Юршов, подумав, согласился.
– Тогда за дело, – сказал Евгений Евгеньевич.
Они пошли в универмаг, где приобрели добротное, но на вид не очень броское темно-синее пальто, недорогой костюм, рубашку, галстук, полуботинки. «В этом, обличье его родная мать не узнает», – подумал Евгений Евгеньевич, вручая Юршову саквояж.
– Идите переодевайтесь.
– Перчатки. Для работы мне нужны еще и перчатки, – сказал Юршов.
Евгений Евгеньевич купил перчатки.
Юршов переоделся в общественном туалете на Московском вокзале. Когда вышел и независимым шагом направился к стоянке такси, Евгений Евгеньевич удовлетворенно вздохнул: понял, душой поверил, что дело выгорит, что счастье наконец-то улыбнулось ему.
Так начиналось это необычное деловое сотрудничество.
– Вспомнили? – не выдержав столь длительного молчания, переспросил Красин.
– Вспомнил, – кивнул Евгений Евгеньевич. Я ехал по делам, а Владимир Николаевич… Он только освободился… В Москве его не прописали, сказали: уматывай, иначе еще на годик отдыхать поедешь! А вору стыдно по такой статье садиться… Что делать? Вот вы… Что бы вы сделали на его месте?
– Обо мне в другой раз поговорим, – сказал Красин. – В данный момент меня Юршов интересует. Так что он предпринял? Обворовал вас?
– Покаялся. И я понял его, вошел в положение, помог…
– Чем?
– И с работой, и с пропиской.
– И в благодарность за это он стал служить вам верой и правдой.
– Не служить – помогать. Помогать следить за машиной – профилактика там или еще какой мелкий ремонт…
– Мелкий ремонт, значит… Ну, а кто вас с Грачом свел?
– Вы меня с кем-то путаете. – Крайников с трудом приподнялся. – Вы оскорбляете меня своими подозрениями! Все, что вы говорите, полнейшая чушь!

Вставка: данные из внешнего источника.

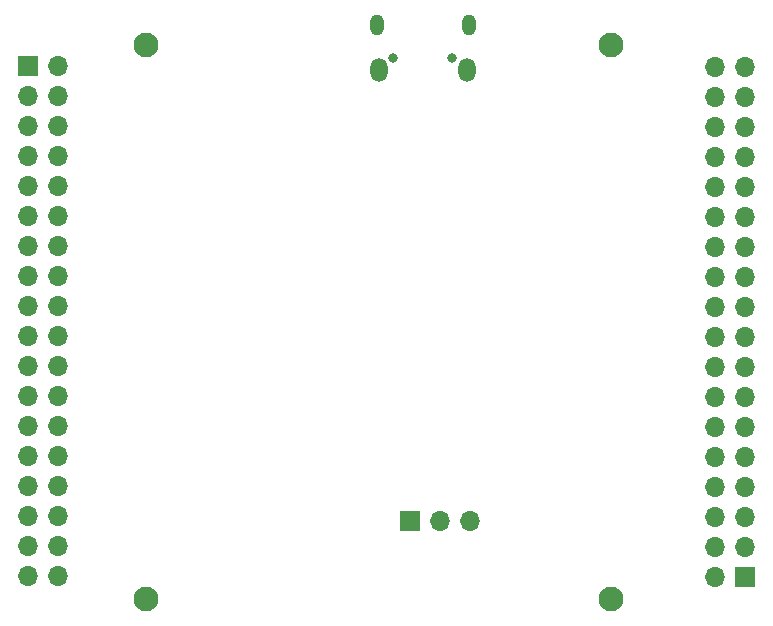
<source format=gbr>
%TF.GenerationSoftware,KiCad,Pcbnew,9.0.0*%
%TF.CreationDate,2025-07-15T18:26:09+02:00*%
%TF.ProjectId,RP2040,52503230-3430-42e6-9b69-6361645f7063,rev?*%
%TF.SameCoordinates,Original*%
%TF.FileFunction,Soldermask,Bot*%
%TF.FilePolarity,Negative*%
%FSLAX46Y46*%
G04 Gerber Fmt 4.6, Leading zero omitted, Abs format (unit mm)*
G04 Created by KiCad (PCBNEW 9.0.0) date 2025-07-15 18:26:09*
%MOMM*%
%LPD*%
G01*
G04 APERTURE LIST*
%ADD10R,1.700000X1.700000*%
%ADD11O,1.700000X1.700000*%
%ADD12C,2.100000*%
%ADD13O,0.800000X0.800000*%
%ADD14O,1.150000X1.800000*%
%ADD15O,1.450000X2.000000*%
G04 APERTURE END LIST*
D10*
%TO.C,J1*%
X117660000Y-38800000D03*
D11*
X120200000Y-38800000D03*
X117660000Y-41340000D03*
X120200000Y-41340000D03*
X117660000Y-43880000D03*
X120200000Y-43880000D03*
X117660000Y-46420000D03*
X120200000Y-46420000D03*
X117660000Y-48960000D03*
X120200000Y-48960000D03*
X117660000Y-51500000D03*
X120200000Y-51500000D03*
X117660000Y-54040000D03*
X120200000Y-54040000D03*
X117660000Y-56580000D03*
X120200000Y-56580000D03*
X117660000Y-59120000D03*
X120200000Y-59120000D03*
X117660000Y-61660000D03*
X120200000Y-61660000D03*
X117660000Y-64200000D03*
X120200000Y-64200000D03*
X117660000Y-66740000D03*
X120200000Y-66740000D03*
X117660000Y-69280000D03*
X120200000Y-69280000D03*
X117660000Y-71820000D03*
X120200000Y-71820000D03*
X117660000Y-74360000D03*
X120200000Y-74360000D03*
X117660000Y-76900000D03*
X120200000Y-76900000D03*
X117660000Y-79440000D03*
X120200000Y-79440000D03*
X117660000Y-81980000D03*
X120200000Y-81980000D03*
%TD*%
D10*
%TO.C,SWD*%
X150005000Y-77340000D03*
D11*
X152545000Y-77340000D03*
X155085000Y-77340000D03*
%TD*%
D12*
%TO.C,H2*%
X167000000Y-37000000D03*
%TD*%
D10*
%TO.C,J2*%
X178300000Y-82040000D03*
D11*
X175760000Y-82040000D03*
X178300000Y-79500000D03*
X175760000Y-79500000D03*
X178300000Y-76960000D03*
X175760000Y-76960000D03*
X178300000Y-74420000D03*
X175760000Y-74420000D03*
X178300000Y-71880000D03*
X175760000Y-71880000D03*
X178300000Y-69340000D03*
X175760000Y-69340000D03*
X178300000Y-66800000D03*
X175760000Y-66800000D03*
X178300000Y-64260000D03*
X175760000Y-64260000D03*
X178300000Y-61720000D03*
X175760000Y-61720000D03*
X178300000Y-59180000D03*
X175760000Y-59180000D03*
X178300000Y-56640000D03*
X175760000Y-56640000D03*
X178300000Y-54100000D03*
X175760000Y-54100000D03*
X178300000Y-51560000D03*
X175760000Y-51560000D03*
X178300000Y-49020000D03*
X175760000Y-49020000D03*
X178300000Y-46480000D03*
X175760000Y-46480000D03*
X178300000Y-43940000D03*
X175760000Y-43940000D03*
X178300000Y-41400000D03*
X175760000Y-41400000D03*
X178300000Y-38860000D03*
X175760000Y-38860000D03*
%TD*%
D12*
%TO.C,H1*%
X127600000Y-37000000D03*
%TD*%
%TO.C,H4*%
X127600000Y-83900000D03*
%TD*%
D13*
%TO.C,USB*%
X153555000Y-38105000D03*
X148555000Y-38105000D03*
D14*
X154930000Y-35355000D03*
D15*
X154780000Y-39155000D03*
X147330000Y-39155000D03*
D14*
X147180000Y-35355000D03*
%TD*%
D12*
%TO.C,H3*%
X167000000Y-83900000D03*
%TD*%
M02*

</source>
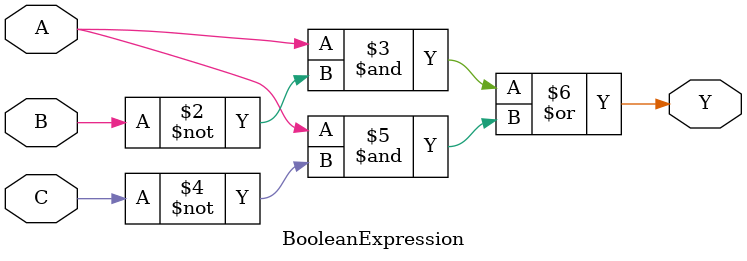
<source format=v>
module BooleanExpression(A,B,C,Y);
input wire A,B,C;
output reg Y;

always @(*)
begin 

Y = (A&(~B)) | (A&(~C));

end
endmodule


</source>
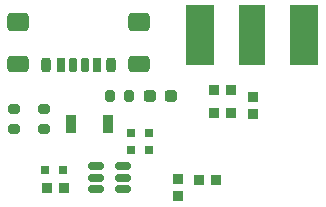
<source format=gtp>
G04 #@! TF.GenerationSoftware,KiCad,Pcbnew,8.0.6*
G04 #@! TF.CreationDate,2024-11-27T10:36:13+01:00*
G04 #@! TF.ProjectId,TDR1,54445231-2e6b-4696-9361-645f70636258,0.1*
G04 #@! TF.SameCoordinates,Original*
G04 #@! TF.FileFunction,Paste,Top*
G04 #@! TF.FilePolarity,Positive*
%FSLAX46Y46*%
G04 Gerber Fmt 4.6, Leading zero omitted, Abs format (unit mm)*
G04 Created by KiCad (PCBNEW 8.0.6) date 2024-11-27 10:36:13*
%MOMM*%
%LPD*%
G01*
G04 APERTURE LIST*
G04 Aperture macros list*
%AMRoundRect*
0 Rectangle with rounded corners*
0 $1 Rounding radius*
0 $2 $3 $4 $5 $6 $7 $8 $9 X,Y pos of 4 corners*
0 Add a 4 corners polygon primitive as box body*
4,1,4,$2,$3,$4,$5,$6,$7,$8,$9,$2,$3,0*
0 Add four circle primitives for the rounded corners*
1,1,$1+$1,$2,$3*
1,1,$1+$1,$4,$5*
1,1,$1+$1,$6,$7*
1,1,$1+$1,$8,$9*
0 Add four rect primitives between the rounded corners*
20,1,$1+$1,$2,$3,$4,$5,0*
20,1,$1+$1,$4,$5,$6,$7,0*
20,1,$1+$1,$6,$7,$8,$9,0*
20,1,$1+$1,$8,$9,$2,$3,0*%
G04 Aperture macros list end*
%ADD10R,0.800000X0.800000*%
%ADD11RoundRect,0.200000X-0.200000X-0.275000X0.200000X-0.275000X0.200000X0.275000X-0.200000X0.275000X0*%
%ADD12R,2.290000X5.080000*%
%ADD13R,2.420000X5.080000*%
%ADD14RoundRect,0.150000X-0.512500X-0.150000X0.512500X-0.150000X0.512500X0.150000X-0.512500X0.150000X0*%
%ADD15R,0.950000X0.950000*%
%ADD16RoundRect,0.237500X-0.287500X-0.237500X0.287500X-0.237500X0.287500X0.237500X-0.287500X0.237500X0*%
%ADD17RoundRect,0.175000X0.175000X0.425000X-0.175000X0.425000X-0.175000X-0.425000X0.175000X-0.425000X0*%
%ADD18RoundRect,0.190000X-0.190000X-0.410000X0.190000X-0.410000X0.190000X0.410000X-0.190000X0.410000X0*%
%ADD19RoundRect,0.200000X-0.200000X-0.400000X0.200000X-0.400000X0.200000X0.400000X-0.200000X0.400000X0*%
%ADD20RoundRect,0.175000X-0.175000X-0.425000X0.175000X-0.425000X0.175000X0.425000X-0.175000X0.425000X0*%
%ADD21RoundRect,0.190000X0.190000X0.410000X-0.190000X0.410000X-0.190000X-0.410000X0.190000X-0.410000X0*%
%ADD22RoundRect,0.200000X0.200000X0.400000X-0.200000X0.400000X-0.200000X-0.400000X0.200000X-0.400000X0*%
%ADD23RoundRect,0.250000X0.650000X0.425000X-0.650000X0.425000X-0.650000X-0.425000X0.650000X-0.425000X0*%
%ADD24RoundRect,0.250000X0.650000X0.500000X-0.650000X0.500000X-0.650000X-0.500000X0.650000X-0.500000X0*%
%ADD25R,0.900000X1.600000*%
%ADD26RoundRect,0.200000X-0.275000X0.200000X-0.275000X-0.200000X0.275000X-0.200000X0.275000X0.200000X0*%
G04 APERTURE END LIST*
D10*
G04 #@! TO.C,C3*
X11400000Y11650000D03*
X12900000Y11650000D03*
G04 #@! TD*
D11*
G04 #@! TO.C,R9*
X9575000Y14800000D03*
X11225000Y14800000D03*
G04 #@! TD*
D12*
G04 #@! TO.C,J3*
X21620000Y20000000D03*
D13*
X26000000Y20000000D03*
X17240000Y20000000D03*
G04 #@! TD*
D14*
G04 #@! TO.C,U1*
X8425000Y8850000D03*
X8425000Y7900000D03*
X8425000Y6950000D03*
X10700000Y6950000D03*
X10700000Y7900000D03*
X10700000Y8850000D03*
G04 #@! TD*
D15*
G04 #@! TO.C,R4*
X17131100Y7666400D03*
X18581100Y7666400D03*
G04 #@! TD*
G04 #@! TO.C,R1*
X18401100Y15286400D03*
X19851100Y15286400D03*
G04 #@! TD*
D16*
G04 #@! TO.C,D1*
X12975000Y14800000D03*
X14725000Y14800000D03*
G04 #@! TD*
D15*
G04 #@! TO.C,R6*
X4212500Y7000000D03*
X5662500Y7000000D03*
G04 #@! TD*
D17*
G04 #@! TO.C,J2*
X7450000Y17467500D03*
D18*
X5430000Y17467500D03*
D19*
X4200000Y17467500D03*
D20*
X6450000Y17467500D03*
D21*
X8470000Y17467500D03*
D22*
X9700000Y17467500D03*
D23*
X12075000Y17522500D03*
D24*
X12075000Y21102500D03*
D23*
X1825000Y17522500D03*
D24*
X1825000Y21102500D03*
G04 #@! TD*
D10*
G04 #@! TO.C,C2*
X11391100Y10206400D03*
X12891100Y10206400D03*
G04 #@! TD*
D15*
G04 #@! TO.C,R3*
X15316100Y6306400D03*
X15316100Y7756400D03*
G04 #@! TD*
D25*
G04 #@! TO.C,C4*
X6300000Y12450000D03*
X9400000Y12450000D03*
G04 #@! TD*
D26*
G04 #@! TO.C,R7*
X3977000Y13700000D03*
X3977000Y12050000D03*
G04 #@! TD*
D10*
G04 #@! TO.C,C1*
X5587500Y8550000D03*
X4087500Y8550000D03*
G04 #@! TD*
D15*
G04 #@! TO.C,R5*
X21666100Y14741400D03*
X21666100Y13291400D03*
G04 #@! TD*
D26*
G04 #@! TO.C,R8*
X1450000Y13700000D03*
X1450000Y12050000D03*
G04 #@! TD*
D15*
G04 #@! TO.C,R2*
X19851100Y13381400D03*
X18401100Y13381400D03*
G04 #@! TD*
M02*

</source>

Нелепица!
– Трудный вы человек, Евгений Евгеньевич. На что вы рассчитываете?
– На гласность и справедливость. Я верю в справедливость!
– Я тоже.
– Ваша справедливость замешана на лжи. Вам не удастся меня оклеветать! Времена не те, кончились ваши времена! Ясно?
– Ясно.
– И заверяю вас: в самом скором времени я буду на свободе. Все. Я больше не намерен отвечать на ваши дурацкие вопросы!
– Нахал! Крепкий нахал! – не выдержал Климов. – В машину его, товарищ майор?
– В машину, – кивнул Красин.
Швецов подъехал к месту встречи ровно в одиннадцать и среди редких прохожих, сновавших у метро, мгновенно выделил плотную фигуру Артиста. Они долго, пытливо и настороженно рассматривали друг друга, затем пошли навстречу…
– Это ты меня желал видеть? – спросил Артист.
– Я.
– Ты действительно такое сотворил?
– Да.
– Ну и дурак!
Швецов молчал, ожидая разъяснений, и дождался.
– Ты меня куска хлеба лишил, – сказал Артист.
– Я вам хлеб с маслом предлагаю. Согласны?
– Тебе цена – рубль с мелочью. Да и то в воскресный день. А Евгений Евгеньевич – голова. У него – связи! Там… – Артист ткнул пальцем в землю. – И там… – Палец уперся в небо.
– Значит, отказываетесь?
– Завтра мы решим, что с тобой делать, – помолчав, ответил Артист. – А сейчас – иди. Спокойной ночи.
– Это ваше последнее слово?
– Я два раза не говорю. – Артист выбросил сигарету, повернулся и пошел прочь.
XV
Скоков пил небольшими глоточками черный кофе, курил, жадно затягиваясь, и нетерпеливо поглядывал на молчащие телефонные аппараты. Сигарета, зажатая между средним и указательным пальцами, беспрерывно гасла, и он, чертыхаясь, искал по карманам спички. Родин, который сидел напротив, в конце концов но выдержал и протянул ему зажигалку.